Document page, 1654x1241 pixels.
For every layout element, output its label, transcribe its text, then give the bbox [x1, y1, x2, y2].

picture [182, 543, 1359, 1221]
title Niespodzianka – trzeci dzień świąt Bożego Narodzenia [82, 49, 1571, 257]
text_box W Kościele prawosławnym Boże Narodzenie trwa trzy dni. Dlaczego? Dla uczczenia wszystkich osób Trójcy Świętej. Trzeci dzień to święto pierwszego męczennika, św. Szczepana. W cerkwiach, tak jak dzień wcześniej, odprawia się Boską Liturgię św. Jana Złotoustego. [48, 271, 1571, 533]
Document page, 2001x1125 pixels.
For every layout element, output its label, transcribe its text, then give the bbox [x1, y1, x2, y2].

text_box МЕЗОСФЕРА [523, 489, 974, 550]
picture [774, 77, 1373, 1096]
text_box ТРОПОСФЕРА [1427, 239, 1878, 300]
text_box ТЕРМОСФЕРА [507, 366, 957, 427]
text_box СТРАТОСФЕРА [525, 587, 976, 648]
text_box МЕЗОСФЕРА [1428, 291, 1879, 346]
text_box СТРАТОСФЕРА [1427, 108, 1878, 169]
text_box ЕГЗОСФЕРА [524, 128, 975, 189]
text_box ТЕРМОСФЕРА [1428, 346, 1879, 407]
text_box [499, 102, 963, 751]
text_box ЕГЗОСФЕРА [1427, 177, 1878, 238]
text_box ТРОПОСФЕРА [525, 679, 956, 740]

####################

▸ Task statement
Copy the listing word for word, starting at the line that contains "Document page, 2001x1125 pixels." and ending at the last line of the listing, both ends included.

▸ Result
Document page, 2001x1125 pixels.
For every layout element, output its label, transcribe its text, then give the bbox [x1, y1, x2, y2].

text_box МЕЗОСФЕРА [523, 489, 974, 550]
picture [774, 77, 1373, 1096]
text_box ТРОПОСФЕРА [1427, 239, 1878, 300]
text_box ТЕРМОСФЕРА [507, 366, 957, 427]
text_box СТРАТОСФЕРА [525, 587, 976, 648]
text_box МЕЗОСФЕРА [1428, 291, 1879, 346]
text_box СТРАТОСФЕРА [1427, 108, 1878, 169]
text_box ЕГЗОСФЕРА [524, 128, 975, 189]
text_box ТЕРМОСФЕРА [1428, 346, 1879, 407]
text_box [499, 102, 963, 751]
text_box ЕГЗОСФЕРА [1427, 177, 1878, 238]
text_box ТРОПОСФЕРА [525, 679, 956, 740]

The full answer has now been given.